そちらでは、主にMMAの選手が自由稽古に取り組んでおり――そして、鬼沢選手や男子選手に稽古をつけている来栖舞の姿があった。
「なんや、ようやくお帰りかい。こんままおいひとりがしごかるーとかて思うとったわ」
汗だくの鬼沢選手が、にっと笑いかけてくる。プライベートでつきあいのない彼女は、出迎えではなく稽古を選んだのだ。もちろんその熱心さは、瓜子にとっても好ましい限りであった。
「そっちん二人は、お疲れさん。他ん連中は、稽古やろ? さっさと着替えな、汗ば流す時間ものうなるばい」
「ちょっとは余韻にひたらせてよー! あんただって、うり坊たちの試合にはギョーテンしてたくせにさー!」
灰原選手が元気に言い返すと、鬼沢選手は「ははん」とごつい顎をしゃくった。
「やけん、稽古するっちゃろ? もたもたしとったら、一生そいつらに追いつけんけんね」
「君は立派だよ、いつき。……ただ、わたしにもひと言だけ挨拶をさせてもらいたい」
と、来栖舞が静かな足取りで瓜子たちに近づいてきた。
その精悍な表情に変わりはない。ただその瞳には、他の人々に負けない熱情が渦巻いていた。

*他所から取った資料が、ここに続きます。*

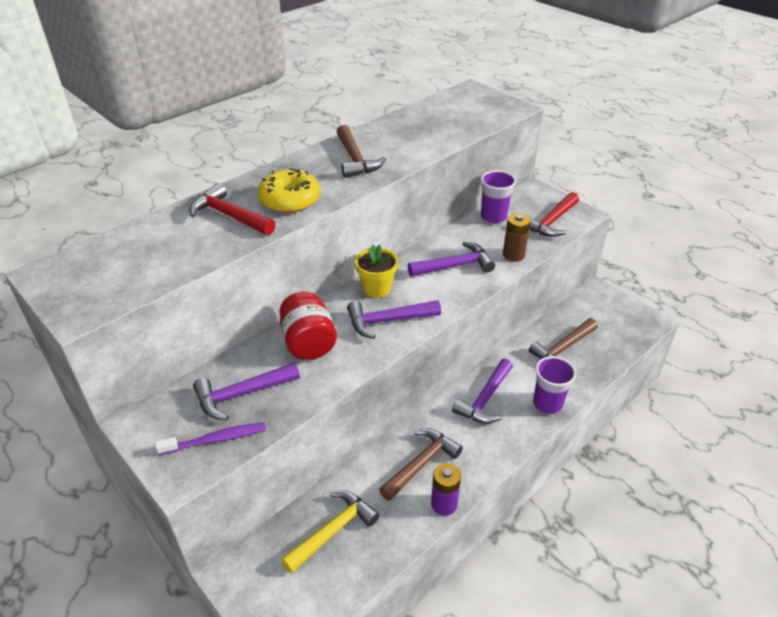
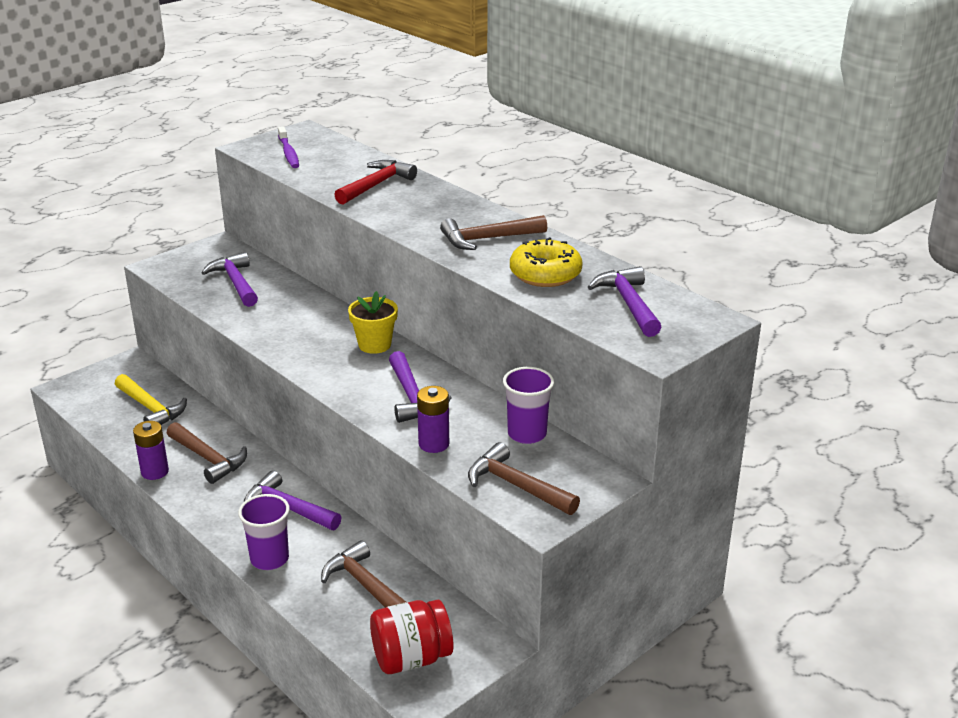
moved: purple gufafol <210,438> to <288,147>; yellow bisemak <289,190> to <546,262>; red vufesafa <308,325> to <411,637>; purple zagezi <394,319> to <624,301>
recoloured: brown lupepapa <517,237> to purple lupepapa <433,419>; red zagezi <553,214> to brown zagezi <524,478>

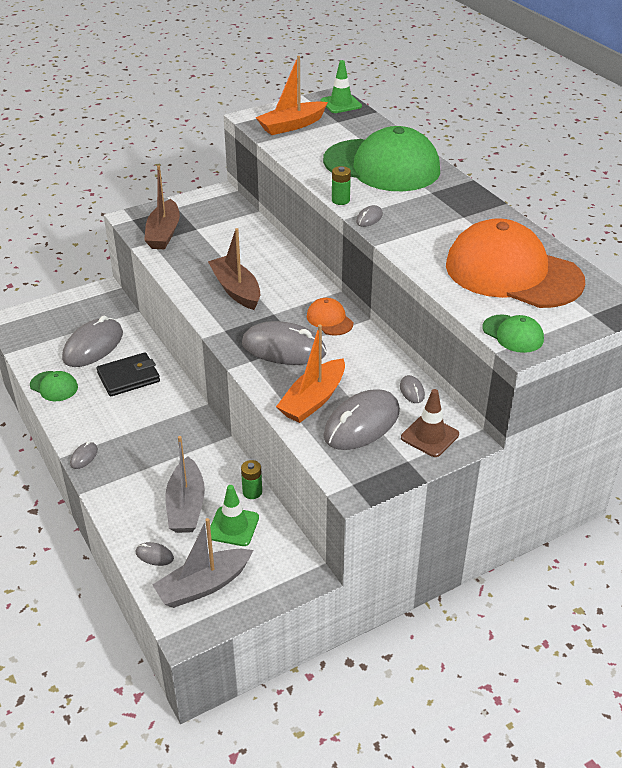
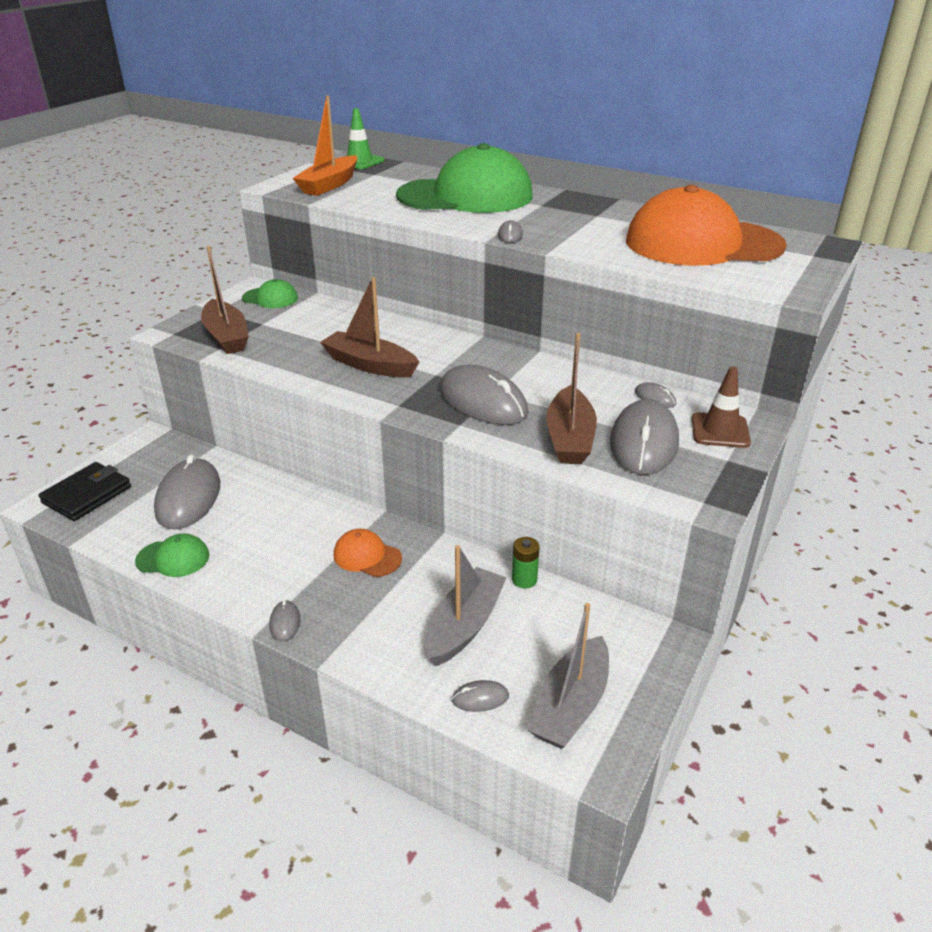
removed: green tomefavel <234,515>; green lupepapa <341,185>
moved: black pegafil <128,374> to <85,491>; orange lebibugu <330,317> to <368,553>; green lebibugu <513,333> to <270,293>
recoloured: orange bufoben <310,374> to brown bufoben <572,398>
turned: grey bufoben <185,484> = <466,605> 120 degrees counterclockwise; grey gomirafak <284,343> = <484,395> 60 degrees clockwise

「桃園くん、猪狩くん。どちらも、素晴らしい試合だった。君たちは、まぎれもなく日本の女子選手の代表だ。どうかこれからも、その強さで他の選手たちを導いてほしい」
「押忍。自分なんて、まだまだ至らないところだらけですけど、死力を尽くして頑張ります」
瓜子はそのように答えて、ユーリはぺこぺこと頭を下げる。
そんな二人の姿を見比べつつ、来栖舞は「うん」と口もとをほころばせた。
「祝勝会は、《アトミック・ガールズ》の三月大会と合同という話だったね。わたしも美香のセコンドとして来場するので、末席に控えさせていただく。詳しい話は、またそのときに」
それだけ言って、来栖舞は稽古の場に戻っていった。
その逞しい後ろ姿を見送りながら、多賀崎選手が「さて」と声をあげる。
「それじゃああたしらも、稽古を始めるか。何せ試合まで、一週間を切ってるんだからね」
「えー? もう調整期間なんだから、そんなはりきることないじゃん!」
「遊んでたいなら、ご自由に。泣きを見るのは、本人だからね」
多賀崎選手がきびすを返すと、灰原選手は「ちぇーっ!」と頬をふくらませつつ、瓜子に向きなおってきた。

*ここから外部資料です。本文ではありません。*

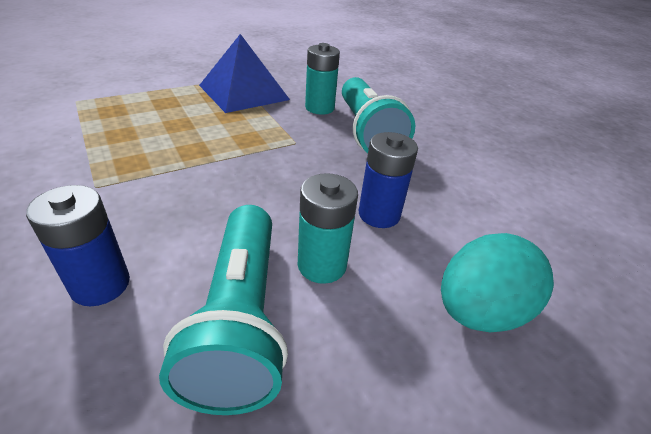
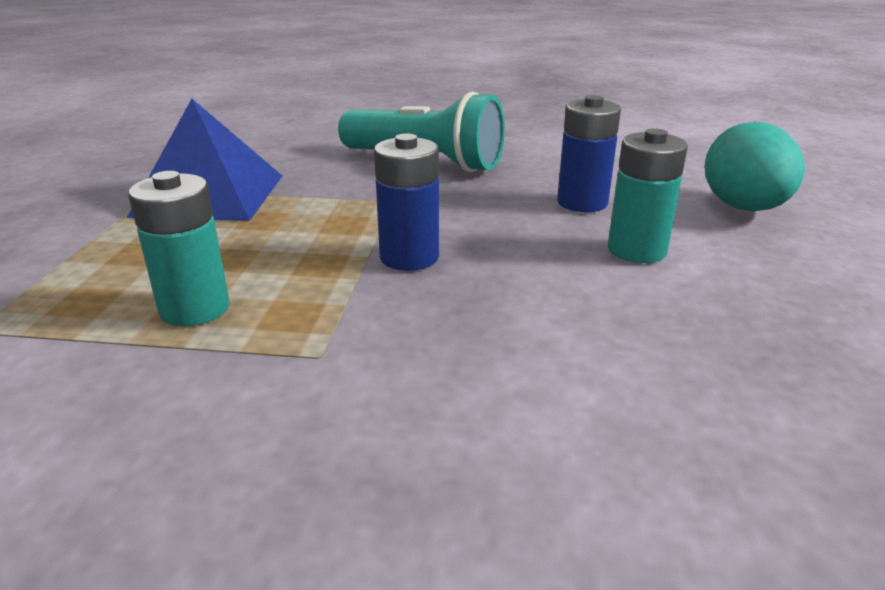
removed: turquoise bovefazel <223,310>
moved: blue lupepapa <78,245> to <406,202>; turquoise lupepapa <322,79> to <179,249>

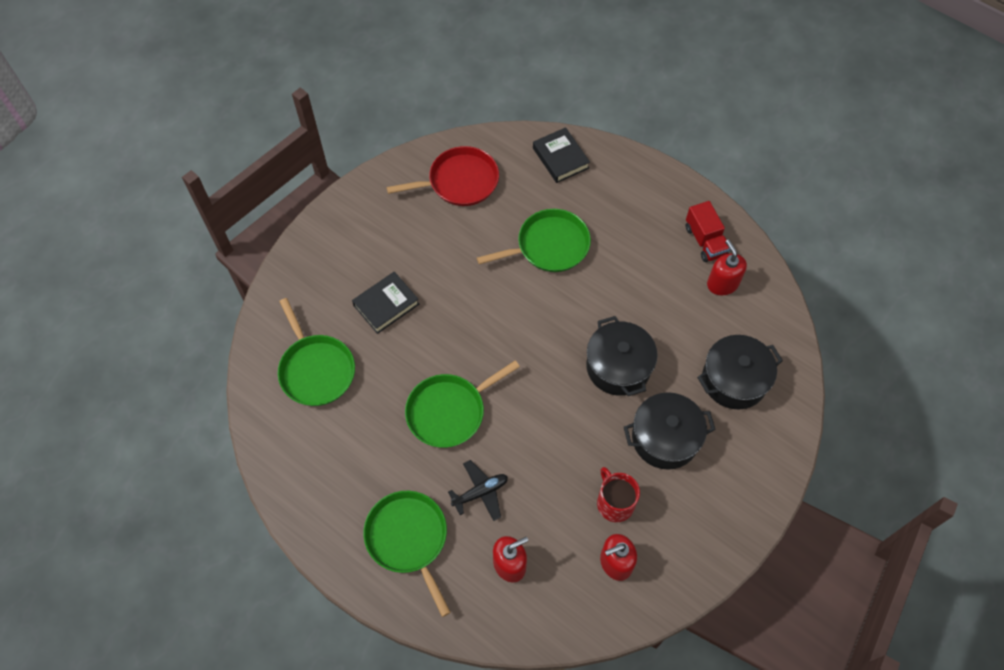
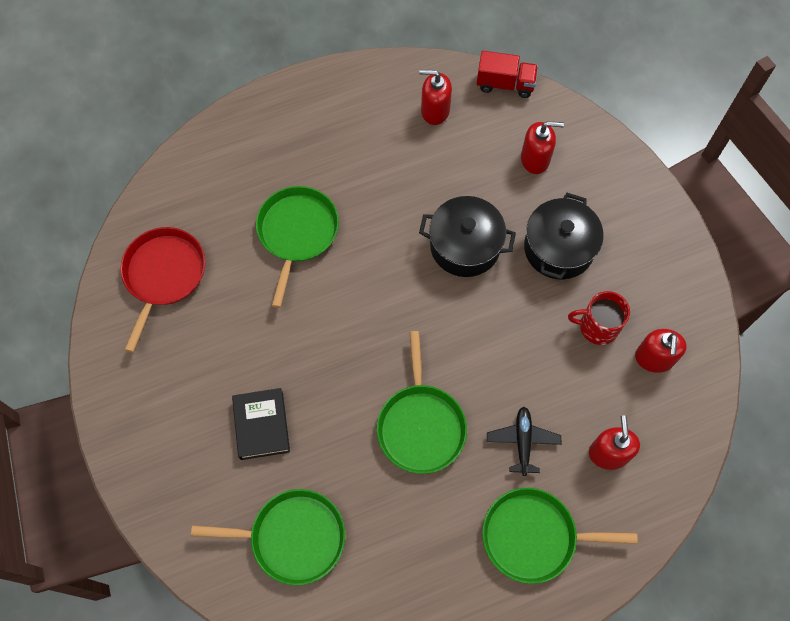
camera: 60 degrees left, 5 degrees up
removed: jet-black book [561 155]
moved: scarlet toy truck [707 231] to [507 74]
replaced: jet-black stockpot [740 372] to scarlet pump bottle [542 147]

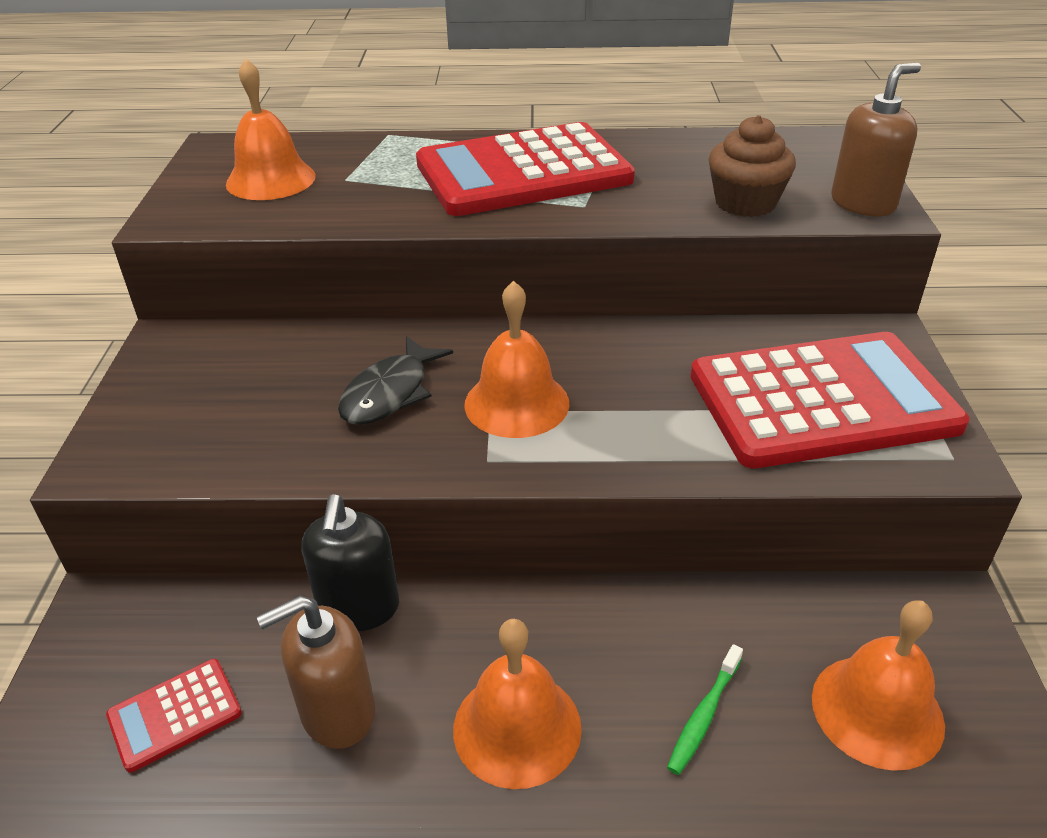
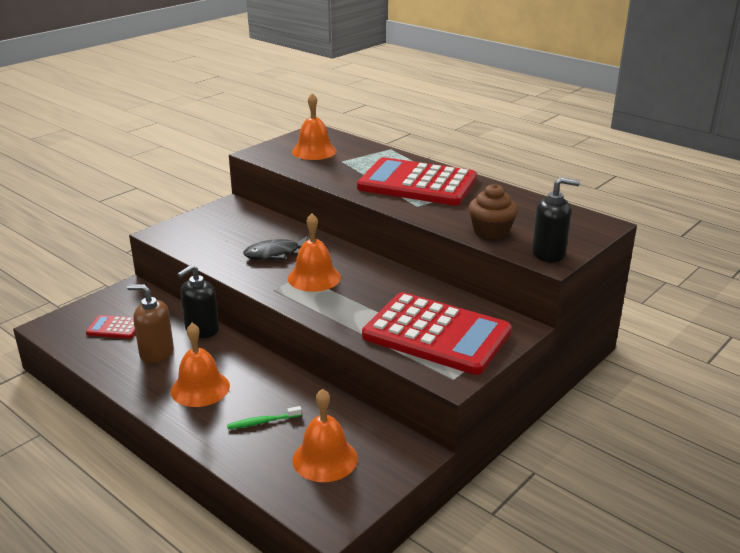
camera: 40 degrees right, 10 degrees down
recoloured: brown pump bottle [876 139] to jet-black pump bottle [556 219]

「うり坊たちは、もう帰っちゃうんでしょー? まだまだおしゃべりしたりないなー!」
「ええ。できれば自分たちも、稽古を見学させてほしいところっすね。……ユーリさんは、どうっすか?」
「うみゅ。みなさんが稽古するお姿を拝見していたら、羨ましくって悶死しそうなところでありますけれど……でもでも、これで真っ直ぐ帰ってしまうのも心残りの極致ですにゃあ」
ユーリはふにゃんと微笑みながら、そう言った。
立松は「まったく」と苦笑する。
「本当に、お前さんたちにつける薬はねえな。まあ、それであんな結果を残してたら、文句も言えねえか」
「ウン。ユーリとウリコはこんなにネッシンだから、こんなにツヨくなれたんだもんねー」
どうやら立松やジョンたちも、つきあいで居残る覚悟のようである。
二週間もの遠征を終えて、八時間ものフライトに耐えた直後であるというのに、まったくお世話をかけるばかりであったが――それでもやっぱり瓜子たちとしては、この熱気を振り切ってマンションに帰る気持ちにはなれなかったのだった。
かくして、まだ試合の傷も癒えていない瓜子とユーリは道場の片隅にちょこんと座り込み、その場に満ちた熱気にひたりながら、シンガポール遠征の余韻を噛みしめることに相成ったのだった。